Adjunct Faculty: William Curley, M.A.; Kathy Eigelbach, M.S.; Richard Jenks, Ph.D.; Nancy Schrepf, Psy.D.; Greg Smith, M.A.
The sociology program emphasizes a combination of rigorous classroom preparation in sociological theory/research with hands-on experience in the real world such as internships, and police ride-alongs. A two-course sequence in both theory and research methods is required of all majors. Numerous sociology students have presented their scholarly papers at undergraduate research conferences around the mid-west. The Department also embraces a strong social justice philosophy and encourages student activism to bring about a more just and humane world as envisioned by Catholic social teaching. The Students for Social Justice, an activist student organization on campus, is sponsored by the sociology department. Also listed within the Sociology program are courses in Anthropology and Human Geography. These courses offer students additional options for meeting requirements for electives, and bring cross-cultural and global perspectives to the social sciences.
Program Mission Statement
The sociology program seeks to prepare students for graduate school or careers in areas related to sociology by giving them research skills, theoretical insights, and practical experiences in the real world where these skills and insights can be applied. The program seeks to develop each student’s full potential to make a positive contribution to the local community and/or the world at large in some way by applying their knowledge of sociology. Sensitivity to social justice issues and the role of social institutions in creating conditions of social injustice is central to the student’s learning experience.

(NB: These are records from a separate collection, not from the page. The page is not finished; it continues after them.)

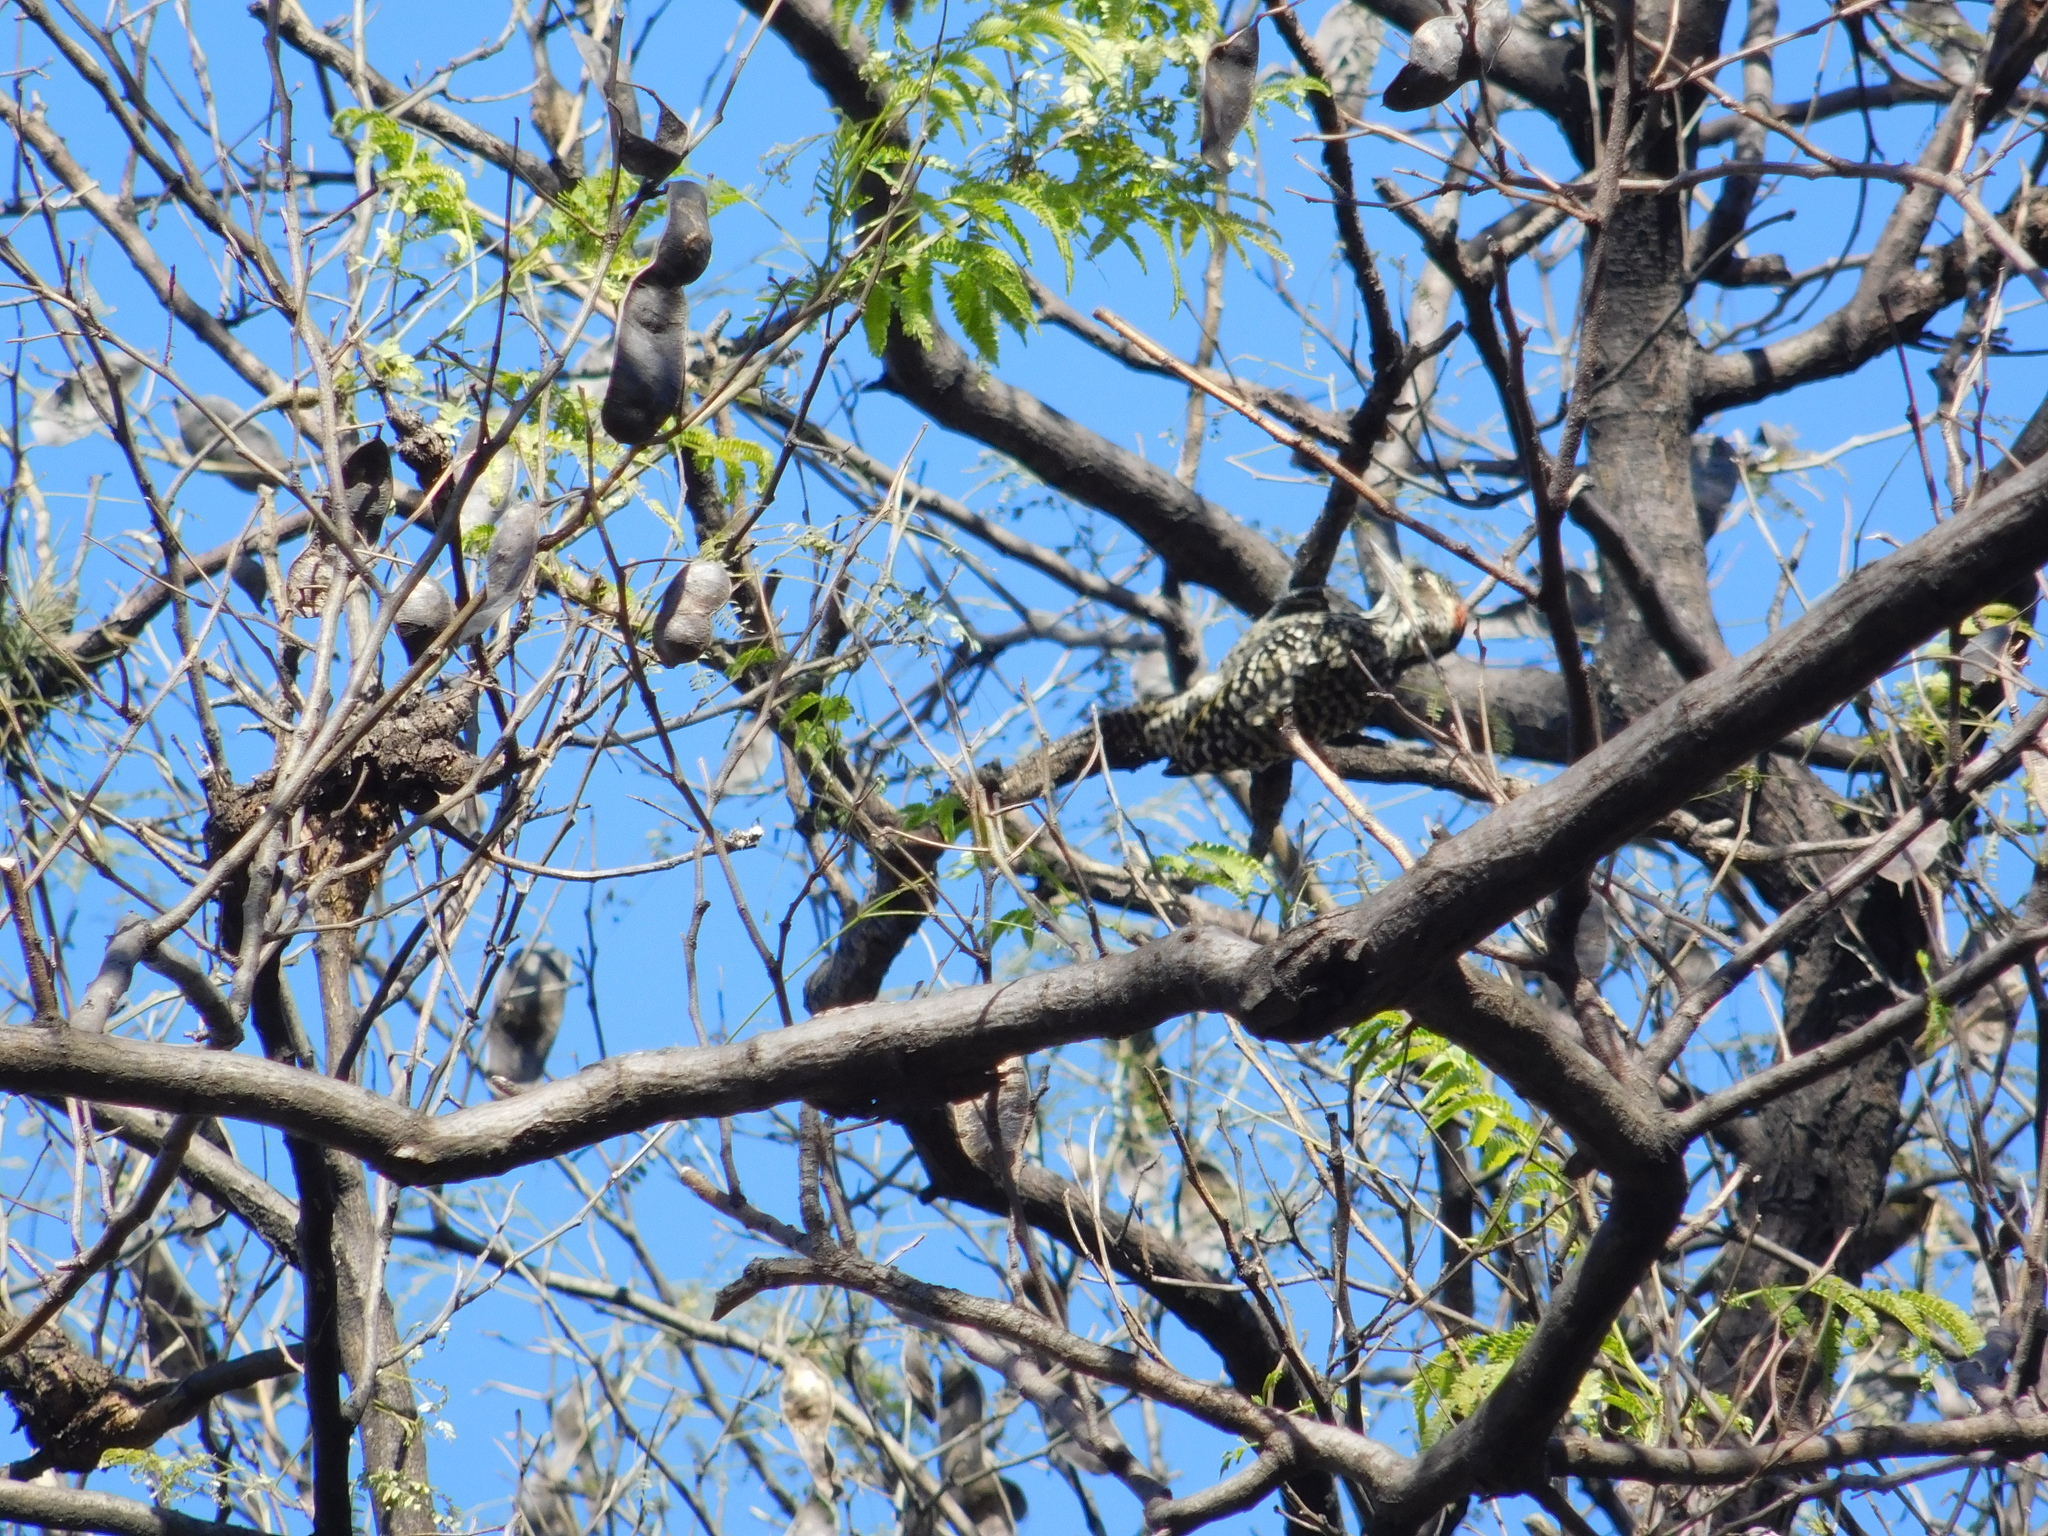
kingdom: Animalia
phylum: Chordata
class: Aves
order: Piciformes
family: Picidae
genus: Veniliornis
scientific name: Veniliornis mixtus
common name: Checkered woodpecker
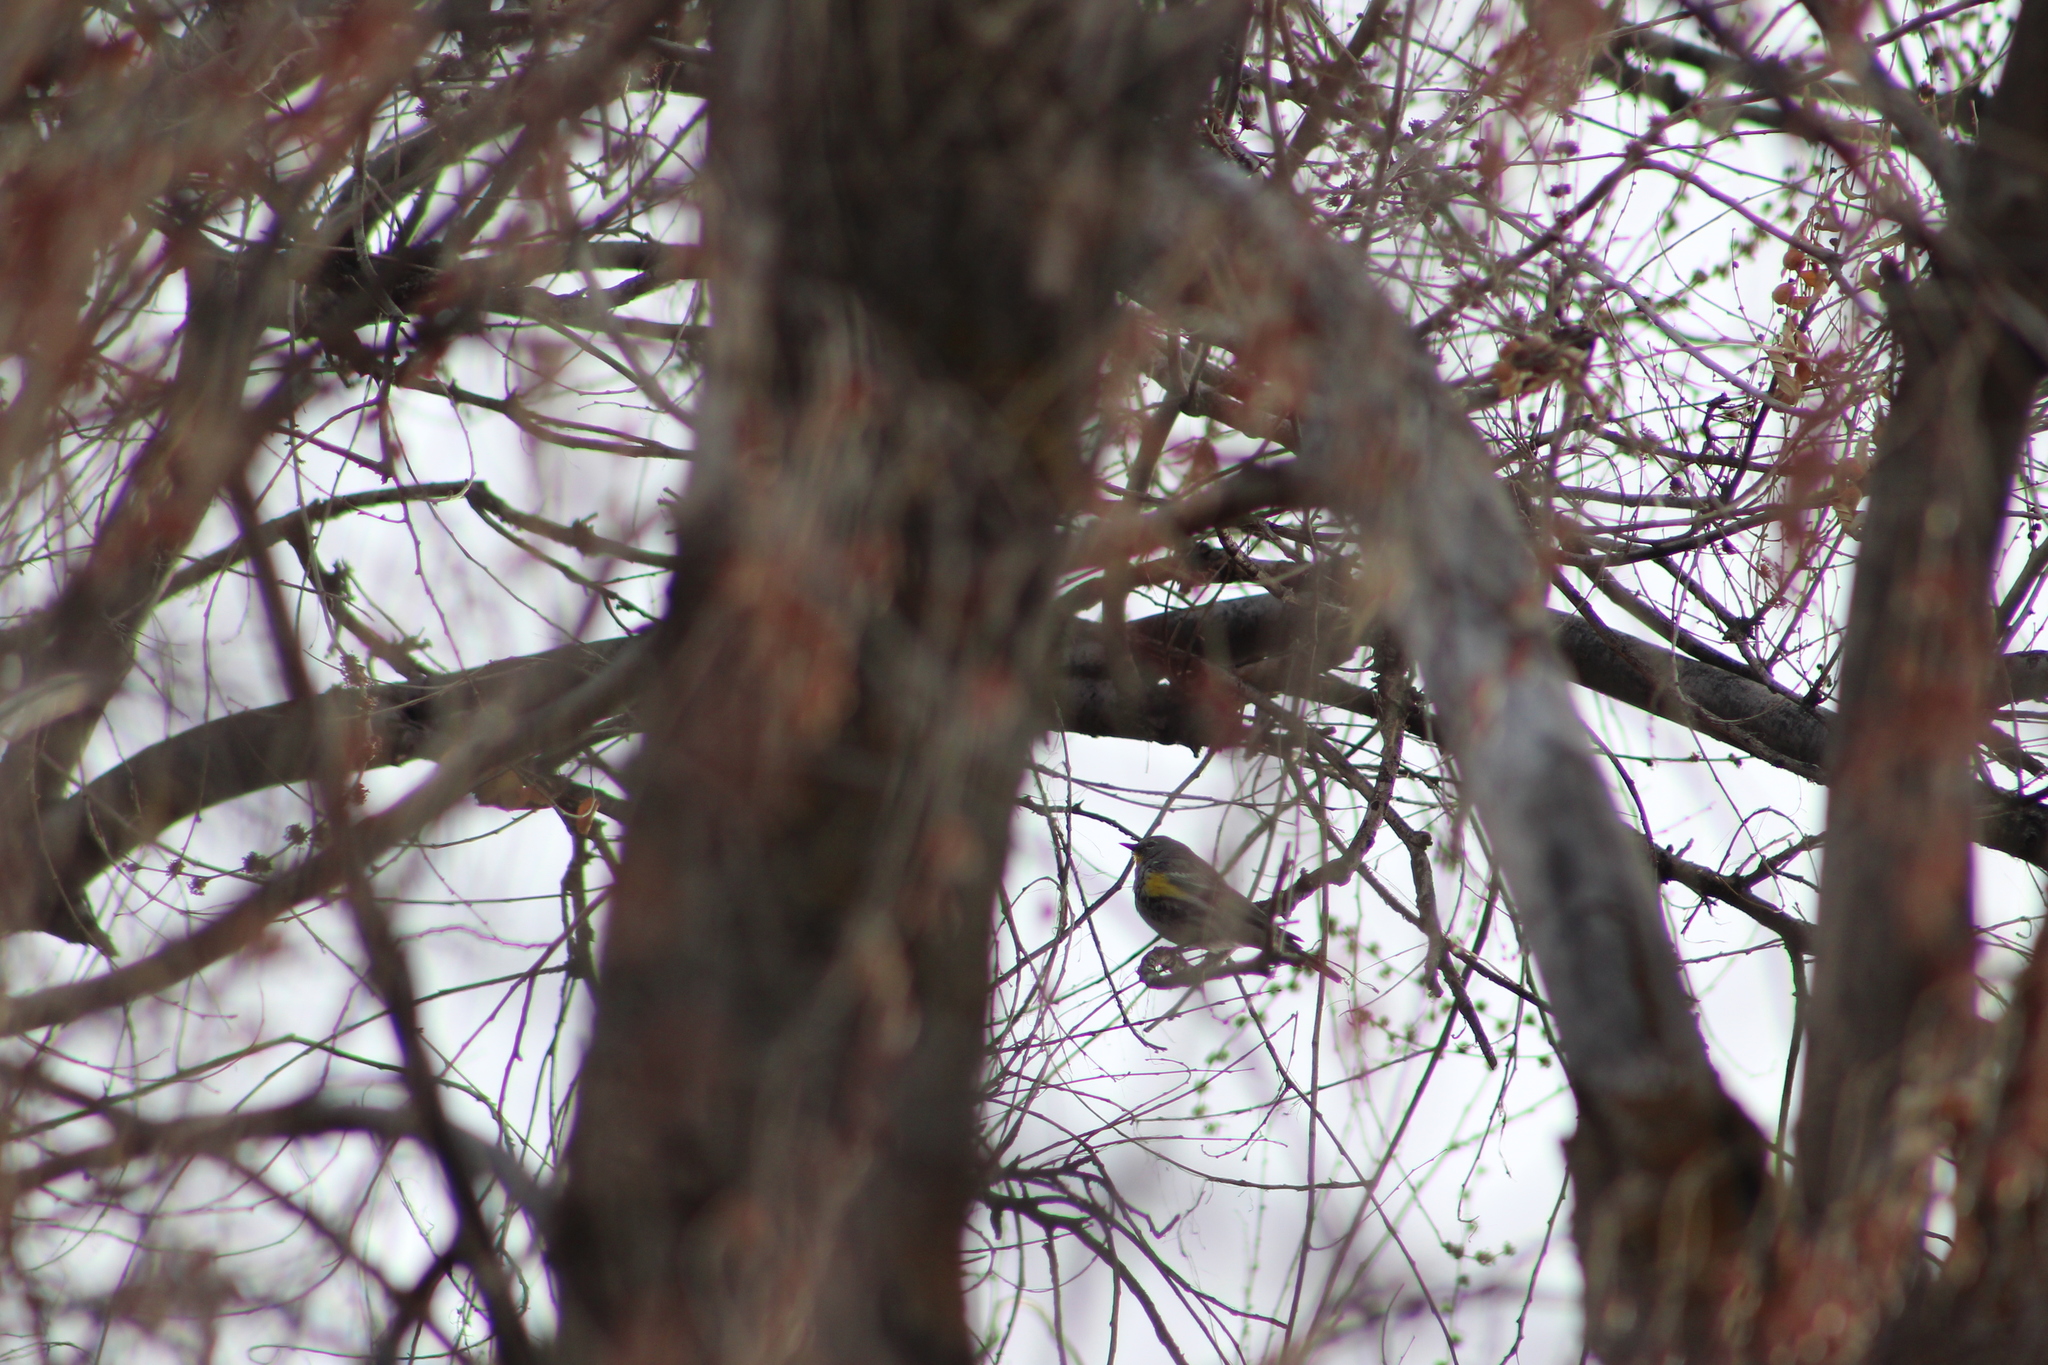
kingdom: Animalia
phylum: Chordata
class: Aves
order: Passeriformes
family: Parulidae
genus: Setophaga
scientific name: Setophaga coronata
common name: Myrtle warbler
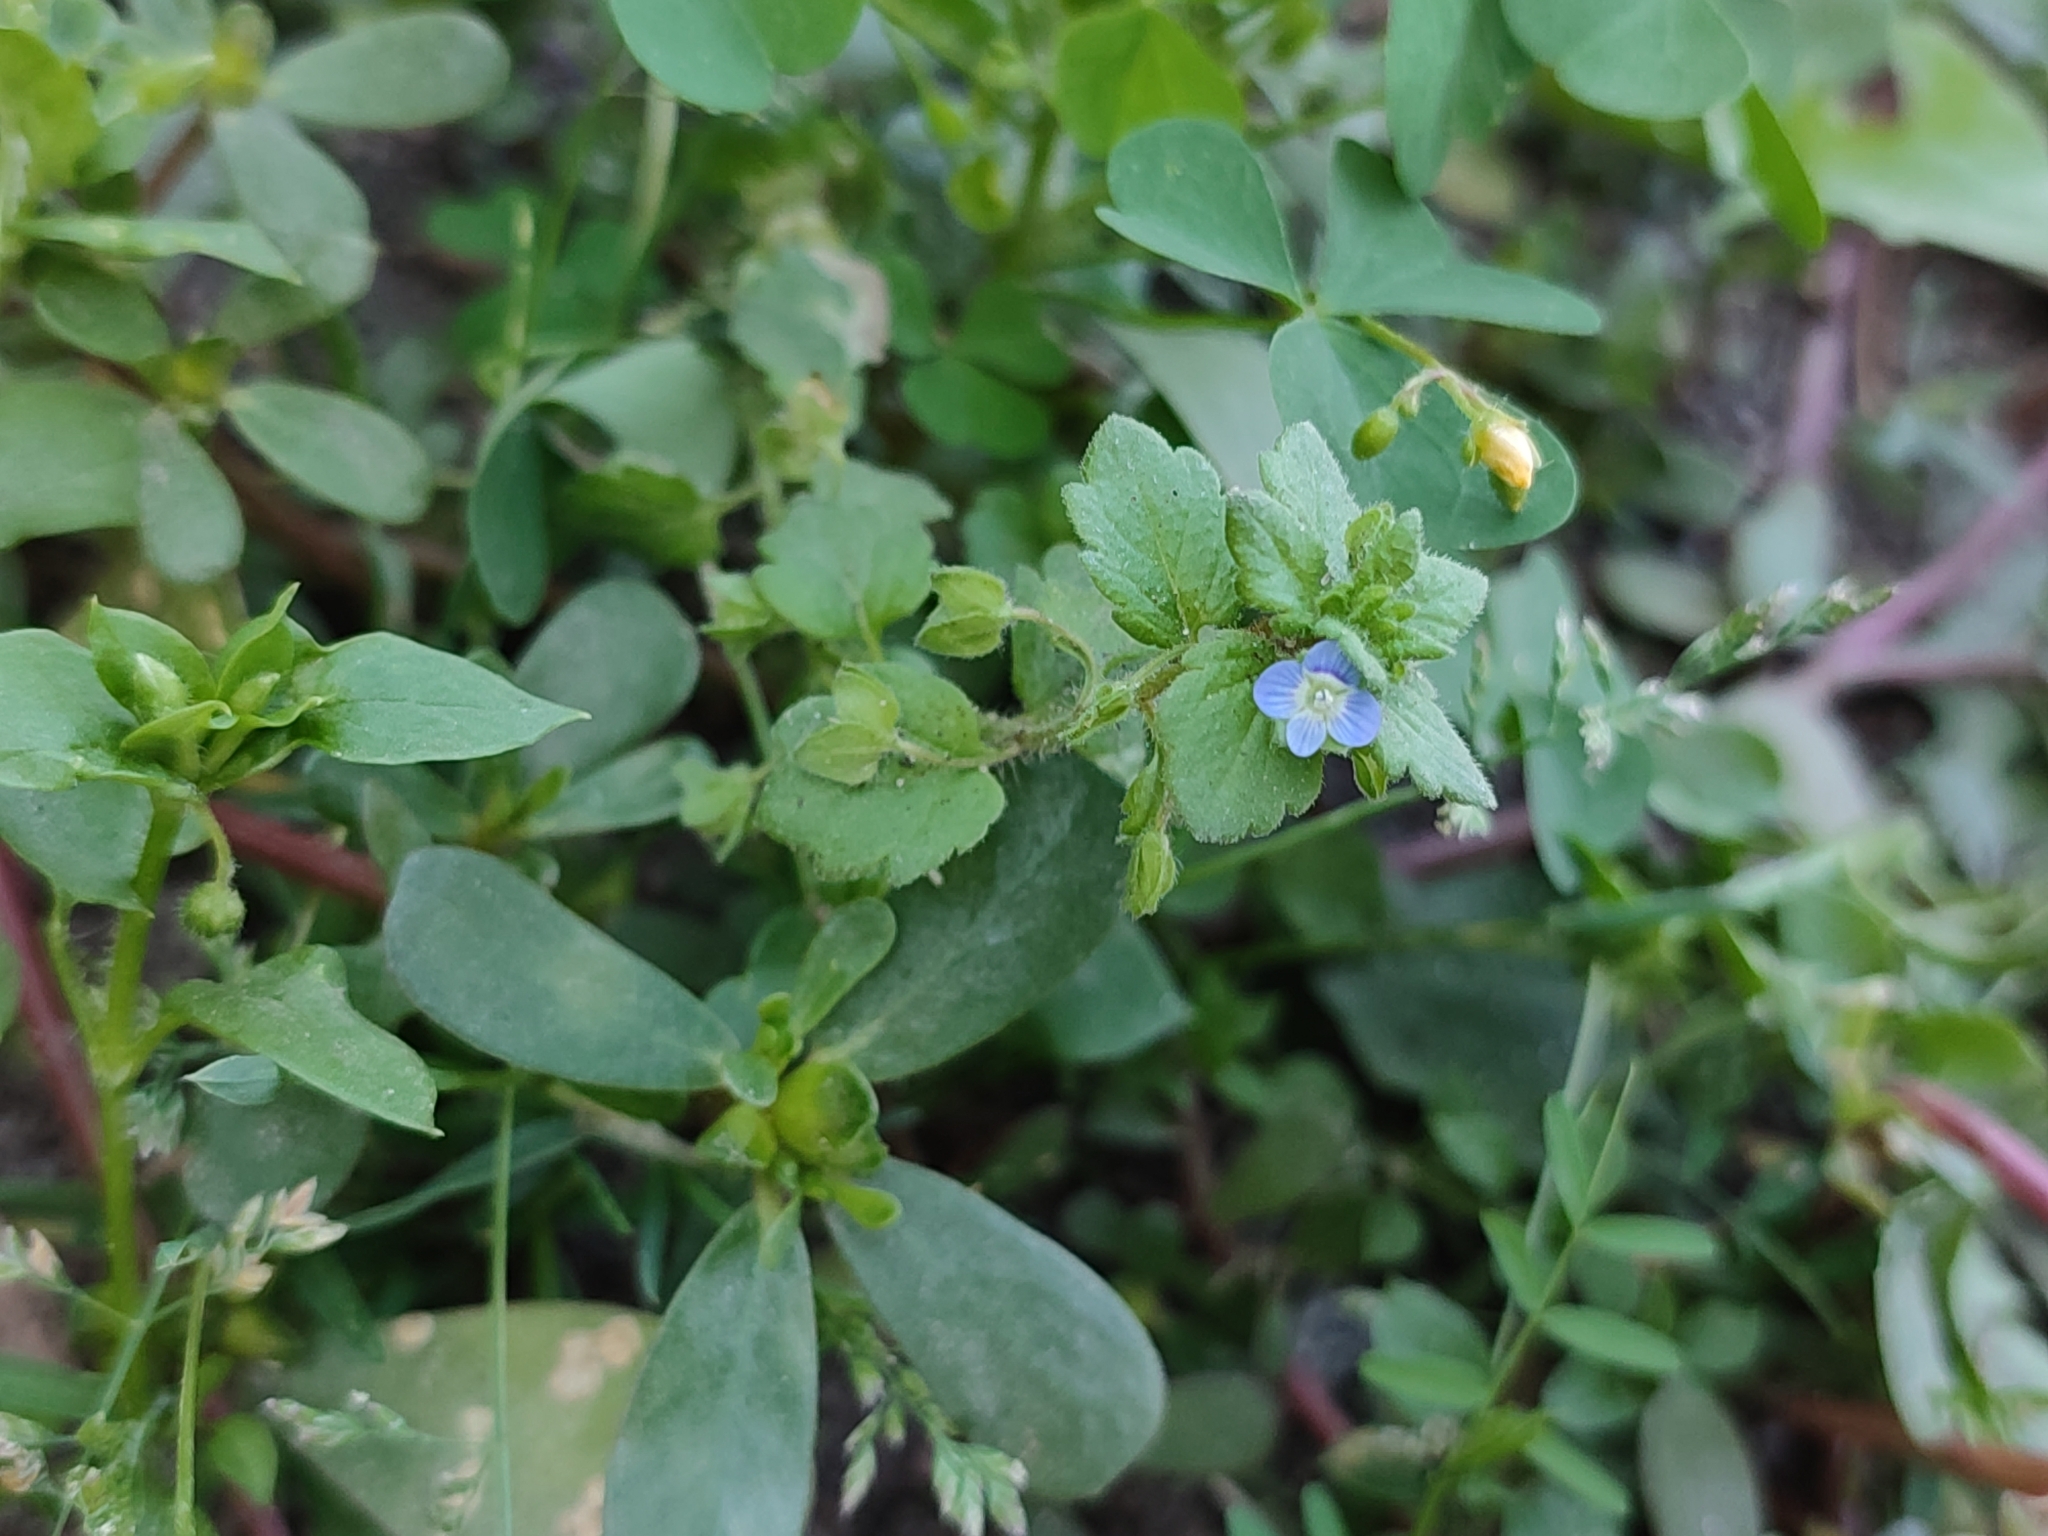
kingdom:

Student Learning Outcomes (program level)
1. Demonstrate a fundamental grasp of classic and contemporary theories of society and their origins with the founders of the discipline.
2. Identify connections between theory and research in the construction of scientific knowledge.
3. Conduct an independent research project.
4. Present an independent research project.
5. Demonstrate proficiency with fundamental data manipulation tools and methodologies.
6. Apply sociological theories to real world settings.